◆ DIRECTIONS FOR THIS TASK ◆
Swap every "FOR SALE" in the items below for "AVAILABLE", and reproduce all the lines with nothing else changed.

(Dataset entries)

++++++++++++++++++++

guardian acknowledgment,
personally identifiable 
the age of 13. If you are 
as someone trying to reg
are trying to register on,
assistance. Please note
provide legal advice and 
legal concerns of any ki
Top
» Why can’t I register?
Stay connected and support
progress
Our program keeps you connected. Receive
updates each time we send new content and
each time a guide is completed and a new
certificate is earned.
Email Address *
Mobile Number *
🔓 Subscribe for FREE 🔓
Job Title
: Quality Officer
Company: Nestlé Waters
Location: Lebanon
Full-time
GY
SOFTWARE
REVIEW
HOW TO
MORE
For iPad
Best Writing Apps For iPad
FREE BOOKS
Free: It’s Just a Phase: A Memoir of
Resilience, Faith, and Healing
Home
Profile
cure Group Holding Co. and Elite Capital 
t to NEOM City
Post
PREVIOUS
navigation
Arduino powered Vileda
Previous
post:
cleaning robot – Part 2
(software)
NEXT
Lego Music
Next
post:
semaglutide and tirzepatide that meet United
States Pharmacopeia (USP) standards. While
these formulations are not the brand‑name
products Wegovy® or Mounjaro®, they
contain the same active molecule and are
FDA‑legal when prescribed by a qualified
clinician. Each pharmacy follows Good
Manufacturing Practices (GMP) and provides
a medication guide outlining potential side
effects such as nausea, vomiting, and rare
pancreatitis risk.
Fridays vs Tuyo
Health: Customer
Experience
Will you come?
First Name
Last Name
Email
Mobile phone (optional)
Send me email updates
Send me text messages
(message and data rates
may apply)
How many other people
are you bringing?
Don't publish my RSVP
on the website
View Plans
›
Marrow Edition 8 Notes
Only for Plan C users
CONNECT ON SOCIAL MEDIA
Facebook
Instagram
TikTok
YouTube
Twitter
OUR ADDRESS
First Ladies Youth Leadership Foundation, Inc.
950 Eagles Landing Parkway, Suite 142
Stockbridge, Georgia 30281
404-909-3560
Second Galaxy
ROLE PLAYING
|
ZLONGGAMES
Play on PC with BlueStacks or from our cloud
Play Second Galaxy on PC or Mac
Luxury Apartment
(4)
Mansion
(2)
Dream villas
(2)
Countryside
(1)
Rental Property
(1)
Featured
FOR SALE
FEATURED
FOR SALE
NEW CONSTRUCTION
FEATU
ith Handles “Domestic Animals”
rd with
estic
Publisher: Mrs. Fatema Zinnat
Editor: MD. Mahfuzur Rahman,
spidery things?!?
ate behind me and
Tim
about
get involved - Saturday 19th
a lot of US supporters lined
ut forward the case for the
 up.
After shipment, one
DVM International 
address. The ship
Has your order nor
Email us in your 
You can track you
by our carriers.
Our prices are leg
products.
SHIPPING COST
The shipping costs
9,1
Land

++++++++++++++++++++

◆ WRITTEN SOLUTION ◆
guardian acknowledgment,
personally identifiable 
the age of 13. If you are 
as someone trying to reg
are trying to register on,
assistance. Please note
provide legal advice and 
legal concerns of any ki
Top
» Why can’t I register?
Stay connected and support
progress
Our program keeps you connected. Receive
updates each time we send new content and
each time a guide is completed and a new
certificate is earned.
Email Address *
Mobile Number *
🔓 Subscribe for FREE 🔓
Job Title
: Quality Officer
Company: Nestlé Waters
Location: Lebanon
Full-time
GY
SOFTWARE
REVIEW
HOW TO
MORE
For iPad
Best Writing Apps For iPad
FREE BOOKS
Free: It’s Just a Phase: A Memoir of
Resilience, Faith, and Healing
Home
Profile
cure Group Holding Co. and Elite Capital 
t to NEOM City
Post
PREVIOUS
navigation
Arduino powered Vileda
Previous
post:
cleaning robot – Part 2
(software)
NEXT
Lego Music
Next
post:
semaglutide and tirzepatide that meet United
States Pharmacopeia (USP) standards. While
these formulations are not the brand‑name
products Wegovy® or Mounjaro®, they
contain the same active molecule and are
FDA‑legal when prescribed by a qualified
clinician. Each pharmacy follows Good
Manufacturing Practices (GMP) and provides
a medication guide outlining potential side
effects such as nausea, vomiting, and rare
pancreatitis risk.
Fridays vs Tuyo
Health: Customer
Experience
Will you come?
First Name
Last Name
Email
Mobile phone (optional)
Send me email updates
Send me text messages
(message and data rates
may apply)
How many other people
are you bringing?
Don't publish my RSVP
on the website
View Plans
›
Marrow Edition 8 Notes
Only for Plan C users
CONNECT ON SOCIAL MEDIA
Facebook
Instagram
TikTok
YouTube
Twitter
OUR ADDRESS
First Ladies Youth Leadership Foundation, Inc.
950 Eagles Landing Parkway, Suite 142
Stockbridge, Georgia 30281
404-909-3560
Second Galaxy
ROLE PLAYING
|
ZLONGGAMES
Play on PC with BlueStacks or from our cloud
Play Second Galaxy on PC or Mac
Luxury Apartment
(4)
Mansion
(2)
Dream villas
(2)
Countryside
(1)
Rental Property
(1)
Featured
AVAILABLE
FEATURED
AVAILABLE
NEW CONSTRUCTION
FEATU
ith Handles “Domestic Animals”
rd with
estic
Publisher: Mrs. Fatema Zinnat
Editor: MD. Mahfuzur Rahman,
spidery things?!?
ate behind me and
Tim
about
get involved - Saturday 19th
a lot of US supporters lined
ut forward the case for the
 up.
After shipment, one
DVM International 
address. The ship
Has your order nor
Email us in your 
You can track you
by our carriers.
Our prices are leg
products.
SHIPPING COST
The shipping costs
9,1
Land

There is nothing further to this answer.